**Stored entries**
-------

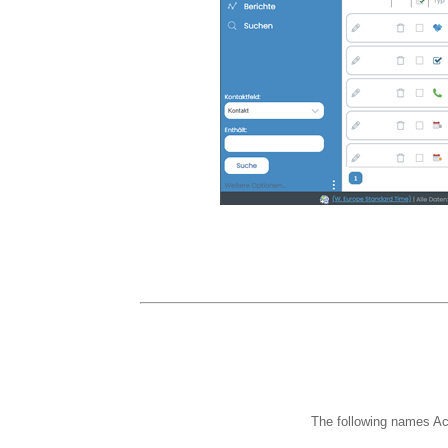
The following names Ac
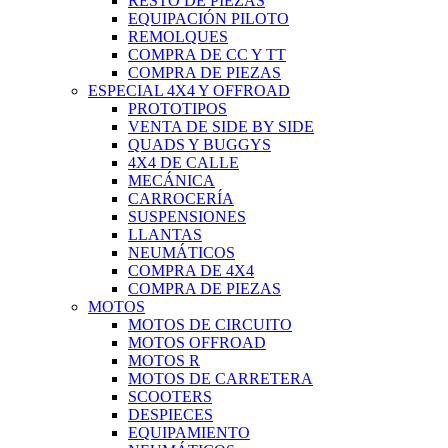
RESTO DE PIEZAS
EQUIPACIÓN PILOTO
REMOLQUES
COMPRA DE CC Y TT
COMPRA DE PIEZAS
ESPECIAL 4X4 Y OFFROAD
PROTOTIPOS
VENTA DE SIDE BY SIDE
QUADS Y BUGGYS
4X4 DE CALLE
MECÁNICA
CARROCERÍA
SUSPENSIONES
LLANTAS
NEUMÁTICOS
COMPRA DE 4X4
COMPRA DE PIEZAS
MOTOS
MOTOS DE CIRCUITO
MOTOS OFFROAD
MOTOS R
MOTOS DE CARRETERA
SCOOTERS
DESPIECES
EQUIPAMIENTO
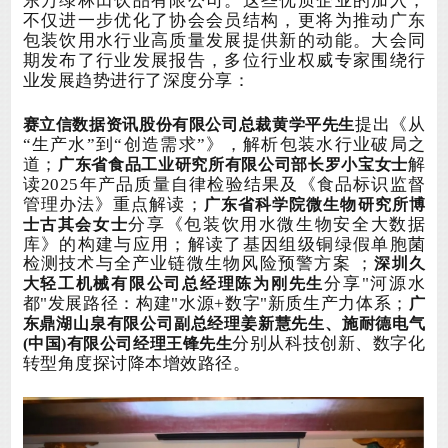
东万绿林田饮品有限公司。这些优质企业的加入，
不仅进一步优化了协会会员结构，更将为推动广东
包装饮用水行业高质量发展提供新的动能。大会同
期发布了行业发展报告，多位行业权威专家围绕行
业发展趋势进行了深度分享：
提出《从
赛立信数据资讯股份有限公司总裁黄学平
先生
“生产水”到“创造需求”》，解析包装水行业破局之
道；
解
广东省食品工业研究所
有限公司
部长罗小宝
女士
读
2025年产品质量自律检验结果及《食品标识监督
；
管理办法》重点解读
广东省科学院微生物研究所博
分享《包装饮用水微生物安全大数据
士古其会
女士
库》的构建与应用
；
解读了
基因组级铜绿假单胞菌
检测技术
与
；
全产业链微生物风险预警方案
深圳久
分享
"河源水
大轻工机械有限公司
总经理陈为刚先生
都"发展路径：构建"水源+数字"新质生产力体系；
广
东
鼎湖山泉
有限公司
副总经理姜新慧
先生
、施耐德电气
分别从科技创新、数字化
(中国)有限公司经理王锋
先生
转型角度探讨降本增效路径。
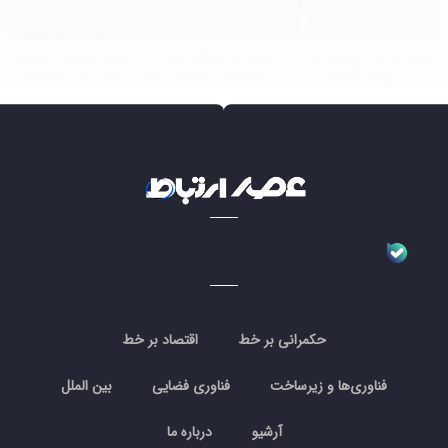
حکمرانی بر خط
اقتصاد بر خط
فناوری‌ها و زیرساخت
فناوری فضایی
بین الملل
آرشیو
درباره ما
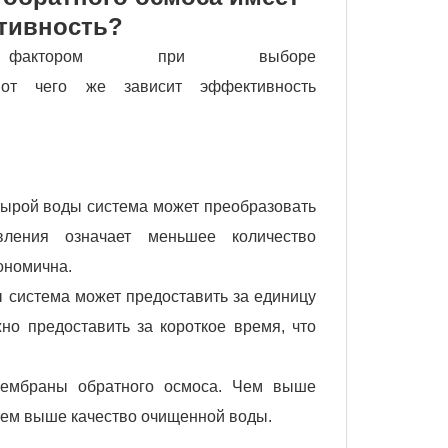
тивность?
м фактором при выборе
от чего же зависит эффективность
 сырой воды система может преобразовать
вления означает меньшее количество
ономична.
ы система может предоставить за единицу
о предоставить за короткое время, что
 мембраны обратного осмоса. Чем выше
 тем выше качество очищенной воды.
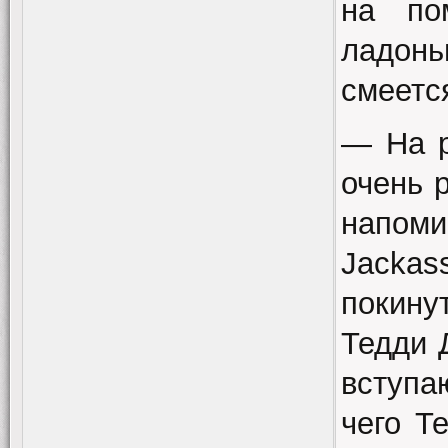
на по
ладонь
смеется
— На р
очень 
напоми
Jackas
покину
Тедди 
вступа
чего Т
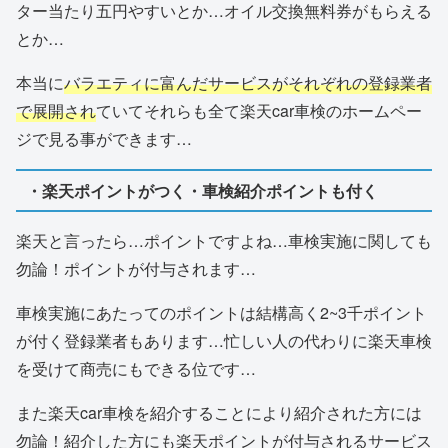
ター当たり五円やすいとか…オイル交換無料券がもらえる
とか…
本当に
バラエティに富んだサービスがそれぞれの登録業者
で展開され
ていてそれらも全て楽天car車検のホームペー
ジで見る事ができます…
・楽天ポイントがつく・車検紹介ポイントも付く
楽天と言ったら…ポイントですよね…車検実施に関しても
勿論！ポイントが付与されます…
車検実施にあたってのポイントは結構高く2~3千ポイント
が付く登録業者もあります…忙しい人の代わりに楽天車検
を受けて商売にもできる位です…
また楽天car車検を紹介することにより紹介された方には
勿論！紹介した方にも楽天ポイントが付与されるサービス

-------

**What the task asks**
State the number of lines above that contain "воды". Write nothing besides it.

**Your solution**
2